NEW DELHI: Despite a record disbursal of the agricultural loans by banks to over Rs 24 trillion in FY24 against a target of Rs 20 trillion, regional disparity persists, according to latest data by Nabard.
The commercial banks, cooperative banks and Regional Rural Banks have disbursed Rs 24.84 trillion in 2023-24 under term and crop loans, a rise of 15% compared to FY23.
In the year, Rs 2.72 trillion of credit flow was to agri-allied sector – animal husbandry such as dairy, poultry, fisheries etc.
Over Rs 12.5 trillion (50.5%) was disbursed to five southern states — Andhra Pradesh, Telangana, Karnataka, Tamil Nadu and Kerala while the region had only 17% of the gross cropped area of the country. Efficiency in meeting loan parameters, better land records and the banks’ perception of creditworthiness are the factors that keep loans to farmers in southern states elevated.
Credit disbursal to Tamil Nadu was highest at Rs 4.39 trillion (17.6% of total country’s disbursal) followed by Andhra Pradesh accounting for Rs 2.96 trillion or 12% of the disbursal last fiscal.

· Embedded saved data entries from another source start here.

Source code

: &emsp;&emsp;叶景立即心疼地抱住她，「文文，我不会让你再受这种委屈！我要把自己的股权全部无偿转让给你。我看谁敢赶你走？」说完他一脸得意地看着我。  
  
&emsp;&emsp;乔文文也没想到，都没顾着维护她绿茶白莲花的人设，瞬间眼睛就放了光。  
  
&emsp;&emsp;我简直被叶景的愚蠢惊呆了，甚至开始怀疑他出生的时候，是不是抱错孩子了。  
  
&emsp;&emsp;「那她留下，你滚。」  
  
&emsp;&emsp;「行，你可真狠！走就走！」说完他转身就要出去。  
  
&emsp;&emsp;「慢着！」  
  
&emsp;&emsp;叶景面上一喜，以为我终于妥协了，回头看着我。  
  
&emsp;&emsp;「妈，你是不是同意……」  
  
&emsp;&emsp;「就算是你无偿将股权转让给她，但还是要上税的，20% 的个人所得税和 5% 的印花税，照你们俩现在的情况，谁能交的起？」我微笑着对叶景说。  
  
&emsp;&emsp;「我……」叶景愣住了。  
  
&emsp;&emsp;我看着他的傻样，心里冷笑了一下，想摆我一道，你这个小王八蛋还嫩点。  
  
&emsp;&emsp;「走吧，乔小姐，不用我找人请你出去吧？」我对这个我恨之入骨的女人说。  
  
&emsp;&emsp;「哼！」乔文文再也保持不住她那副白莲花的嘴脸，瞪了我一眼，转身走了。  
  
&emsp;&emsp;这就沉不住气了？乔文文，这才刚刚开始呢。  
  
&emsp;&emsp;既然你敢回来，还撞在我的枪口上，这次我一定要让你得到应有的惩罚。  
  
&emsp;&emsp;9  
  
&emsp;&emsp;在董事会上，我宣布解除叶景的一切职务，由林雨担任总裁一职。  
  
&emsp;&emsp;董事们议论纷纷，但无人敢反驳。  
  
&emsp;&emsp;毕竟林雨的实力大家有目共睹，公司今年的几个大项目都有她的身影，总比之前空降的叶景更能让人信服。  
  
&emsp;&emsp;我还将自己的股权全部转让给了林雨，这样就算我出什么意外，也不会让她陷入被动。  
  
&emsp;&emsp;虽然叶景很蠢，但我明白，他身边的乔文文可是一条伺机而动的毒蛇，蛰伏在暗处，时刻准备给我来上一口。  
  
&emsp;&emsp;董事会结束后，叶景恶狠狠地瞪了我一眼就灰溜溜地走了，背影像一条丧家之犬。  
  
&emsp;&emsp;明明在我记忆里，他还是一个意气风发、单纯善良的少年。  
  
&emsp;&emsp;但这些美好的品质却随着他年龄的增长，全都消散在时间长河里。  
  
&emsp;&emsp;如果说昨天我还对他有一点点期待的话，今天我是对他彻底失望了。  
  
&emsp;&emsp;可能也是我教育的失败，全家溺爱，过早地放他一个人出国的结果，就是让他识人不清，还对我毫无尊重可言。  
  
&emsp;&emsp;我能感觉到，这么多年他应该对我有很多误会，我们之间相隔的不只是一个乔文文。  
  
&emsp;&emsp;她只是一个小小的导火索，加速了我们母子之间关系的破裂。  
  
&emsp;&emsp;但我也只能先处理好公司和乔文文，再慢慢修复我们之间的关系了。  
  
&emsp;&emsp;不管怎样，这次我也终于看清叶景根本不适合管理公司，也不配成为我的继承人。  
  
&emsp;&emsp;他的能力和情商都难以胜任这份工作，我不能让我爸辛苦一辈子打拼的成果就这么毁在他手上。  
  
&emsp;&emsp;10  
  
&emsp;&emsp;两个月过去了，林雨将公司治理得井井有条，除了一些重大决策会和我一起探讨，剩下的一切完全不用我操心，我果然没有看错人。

Five northern states – Rajasthan, Punjab, Haryana, Jammu & Kashmir and Himachal Pradesh received about 15% of the total credit flow at Rs 3.74 trillion to agriculture and allied sectors against a gross cropped area of 20%.
The eastern region – Bihar, Jharkhand, Odisha and West Bengal received only 8.5% of the total agricultural credit flow at Rs 2.11 trillion in 2023-24 against the cropped area of 12%. The eight north-eastern states received agri-loans worth Rs 16,485 crore last fiscal, which was only 0.66% of country’s disbursement against having 3.2% of cropped area of the country.
To address regional disparity in agri-credit flow, officials said that Nabard is working with banks towards improving credit culture especially in eastern India by providing collateral in terms of social guarantee or a specialised fund and insurance products.
“However, despite growth in agricultural credit, there are institutional challenges such as region wise disparity in credit flow, lack of land records especially for share-croppers and tenant farmers and loan waiver announced by the state governments have led to a number of willful defaulters”, according to an official note.
To address regional disparities in the flow of priority sector credit at the district level, RBI has taken the initiative to rank districts based on per capita credit flow. The apex bank has stressed on building an incentive framework for districts with comparatively lower flow of credit and a dis-incentive framework for districts with comparatively higher credit flow.
According to an official note, in FY23, commercial banks had a share of 72% of the total credit disbursed which was followed by cooperatives banks (13%) and Regional Rural Banks (15%).
Under modified interest subvention scheme (MISS) of department of agriculture, farmers holding kisan credit cards (KCCs) are provided loans upto Rs 3,00,00 at 7% per annum for meeting their working capital requirement. Currently, out of 73.6 million KCC holders, 23.7 million belong to agri-allied sectors.
The scheme provides additional interest subvention of 3% for prompt repayment of the loan, thereby reducing the effective rate of interest to 4%.
The department of agriculture in FY24 has made provision of Rs 22,650 crore for FY25 under MISS to RBI while Rs 18,500 crore allocated for FY24 as per revised estimate.
An official note stated that within the total credit outgo to agriculture, the share of small and marginal farmers in the total number of accounts increased from 48.6 million (57%) to 116.6 million (76%) during FY15 – FY22. The total loan disbursed to small farmers rose from Rs 3.4 trillion to Rs 10.59 trillion during the same period implying that investment and capital formation are also progressive in the agriculture sector, it said.